Stored dataset items:
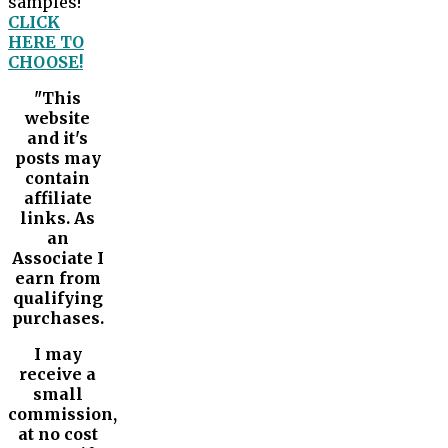
samples!
CLICK
HERE TO
CHOOSE!
"This
website
and it's
posts may
contain
affiliate
links. As
an
Associate I
earn from
qualifying
purchases.
I may
receive a
small
commission,
at no cost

● PROBLEM STATEMENT: Type out the data above once more, exactly, with no images included.

● EXPECTED ANSWER:
samples!
CLICK
HERE TO
CHOOSE!
"This
website
and it's
posts may
contain
affiliate
links. As
an
Associate I
earn from
qualifying
purchases.
I may
receive a
small
commission,
at no cost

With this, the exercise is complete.